Hazem has lived in Frome for eight months. He lives here with his wife Zainab and their two and a half year old son. I am welcomed into their home with a warm hospitality that insists upon feeding me with dried fruit delicacies and a beverage of choice.
Hazem immediately apologises for his English, an unnecessary apology I realise over the course of our conversation. Hazem tells me his story in near perfect English, his fourth language after his mother tongue Arabic, Russian – he studied medicine in Russia) and Turkish the tongue of his adoptive country for four years.
Hazem travels to Trowbridge twice weekly where he studies English, he is very keen to improve his grasp of the language so that he can again return to his career as a Doctor. He is the second Doctor in the family, his father now in his 60’s decided to remain in their native city Aleppo where he continues his work on a voluntary basis. Hazem informs me that he has not seen his Father for over four years but that he communicates with him as often as possible, internet signal permitting. I ask if his Father is in a safe place? His answer is sobering. ‘Is anywhere safe?’ He tells me that his brother-in-law left Aleppo to live in Turkey where he tragically died from cancer. Hazem also tells me that he hopes to one day be half the man his father is, his father is a special man.
Hazem grew up in Aleppo, Syria. Four years ago he moved to Turkey where Zainab was studying for a Masters Degree in Archaeology. He taught himself Turkish at home until he was fluent enough to work as an interpreter in a Hospital in Ankara. Sadly a safe future was not a certainty for him and his young family there and they gratefully accepted the opportunity to come to live in the UK.
Now settled in Frome, Hazem speaks of the great welcome that they have received in this small English town, a town quieter and smaller than any they have lived in before. He speaks of the people who have made such efforts to make them so at home here, friends who come visiting to help them with their English, others who have lived in Syria in the past and can share their stories together and speak in their old familiar language for a short happy while.
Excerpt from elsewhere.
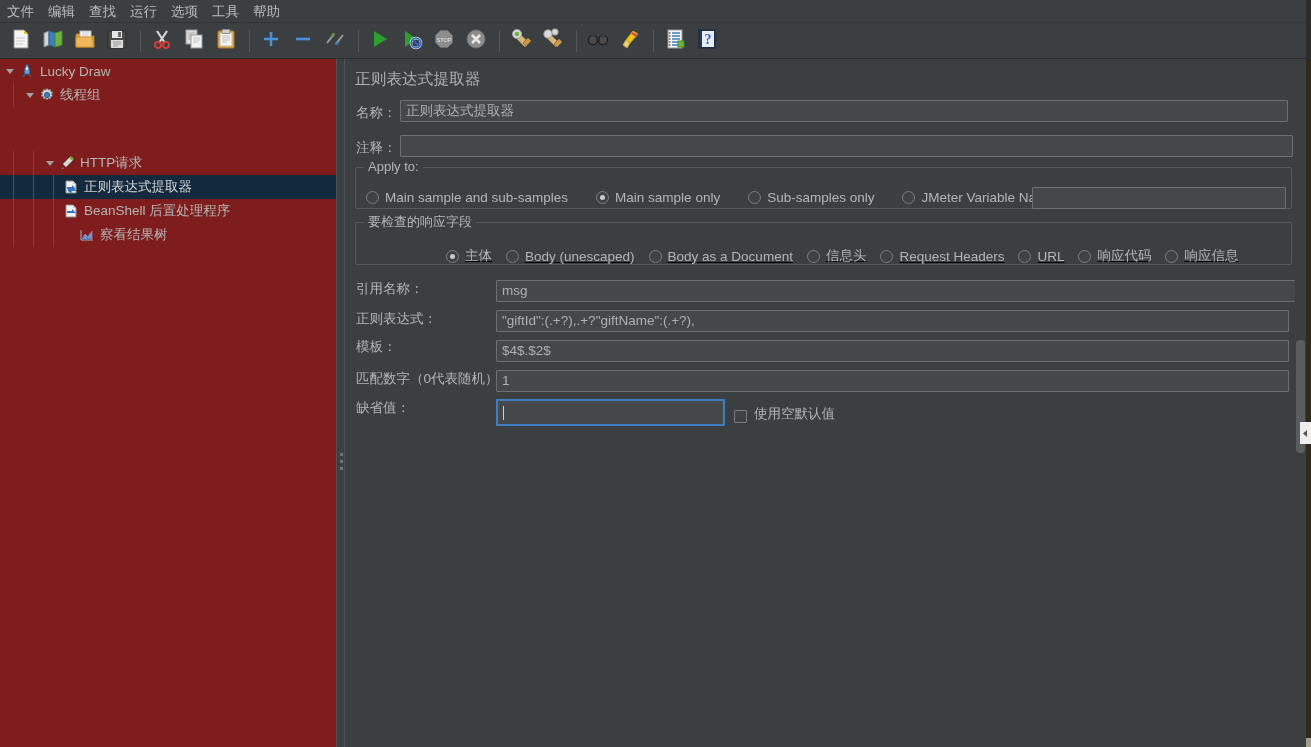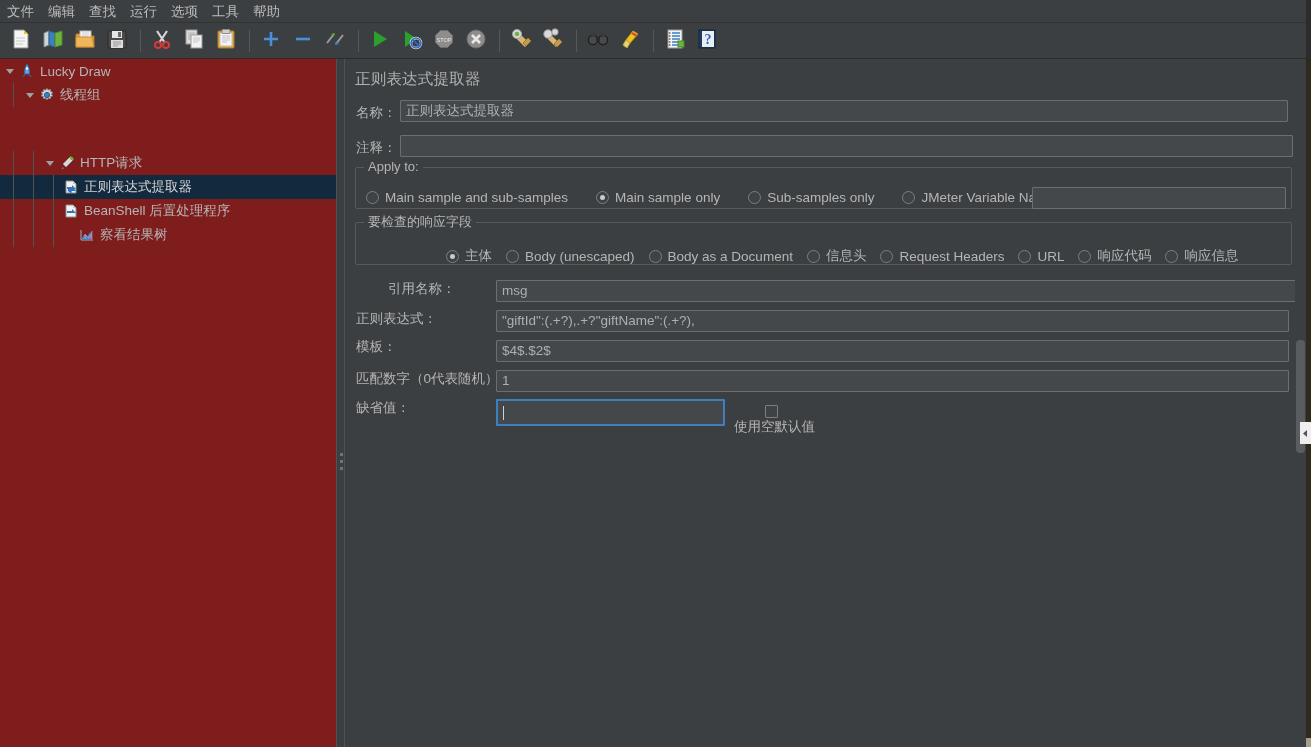"主体" div.radio-row { text-decoration: none -> underline }
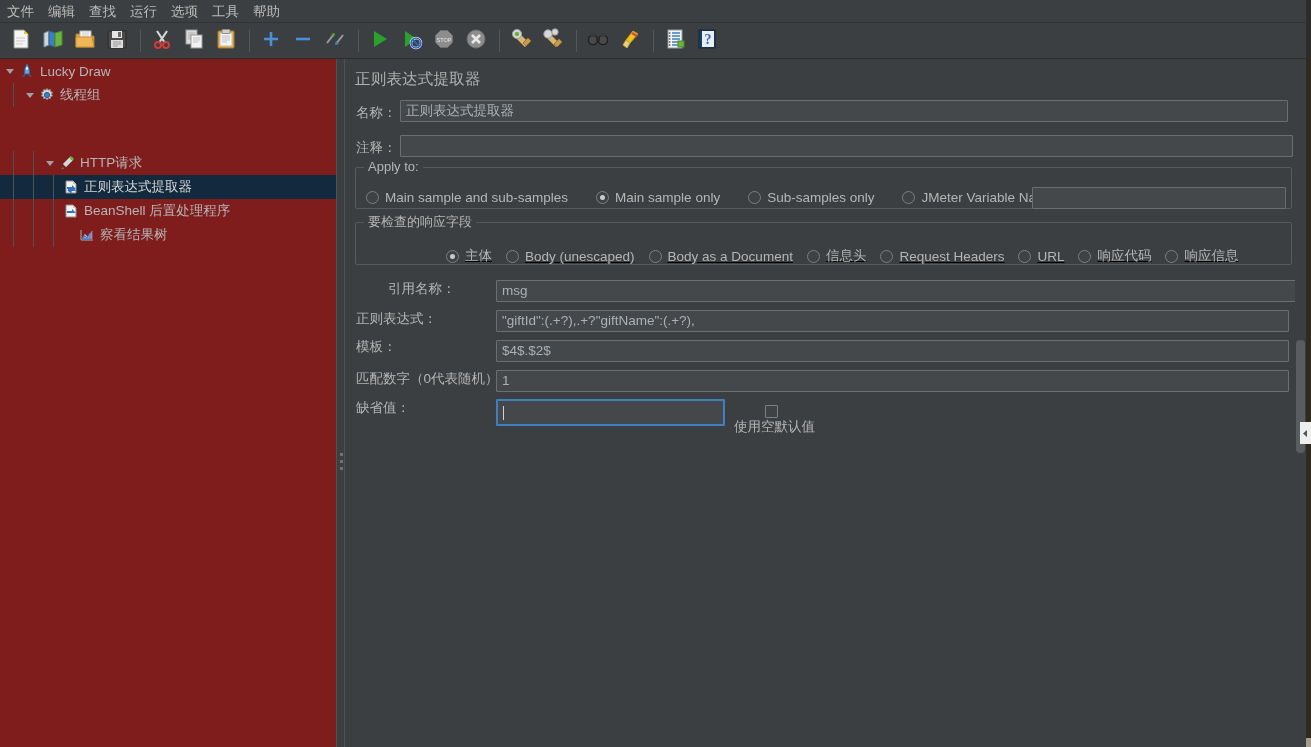"引用名称：" div.row-label { margin-left: 32px -> none }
Frome is obviously a long way from Syria, the differences too many to list, but the family are doing all that they can to settle into the pace of life here.
Hazem speaks of his ambition to get back to working in medicine, an ambition so great that he pushes himself to learn English to as high a standard as possible so that he can re sit his medical exams. Studying medicine is challenge enough for anyone but to even contemplate sitting exams in a whole other language shows a willingness to face any challenge head on. When I say this to Hazem he merely laughs and says that medicine is a universal language really and of course he will do everything he can to go back to being a doctor, it is his calling in life, and to give something back to this country that has been so good to them would be great.
When I ask him what his dream for the future is he says that of course, like all people separated from their homeland under such circumstances, he would some day love to return to there to help rebuild it. He talks about Syria and how it could possibly survive as a country, he asks pertinent questions, ‘Who will rebuild it?’, ‘Who is left there?’, ‘Who will teach those who remain how to rebuild?’ What a dream it would be for those displaced by war to return home with the knowledge that they have learned in such good countries as the UK and to use those skills to make Syria a peaceful country again.
We finish our conversation with talk of the Humans of Frome project and Hazem remarks how nice it is to look for and find the good in people. He says that if you can find the good in people you will have a happier life. Of course this is not always possible but every little bit of good you can find goes a long way to making a better world, a sentiment that I’m sure we all wholeheartedly agree with.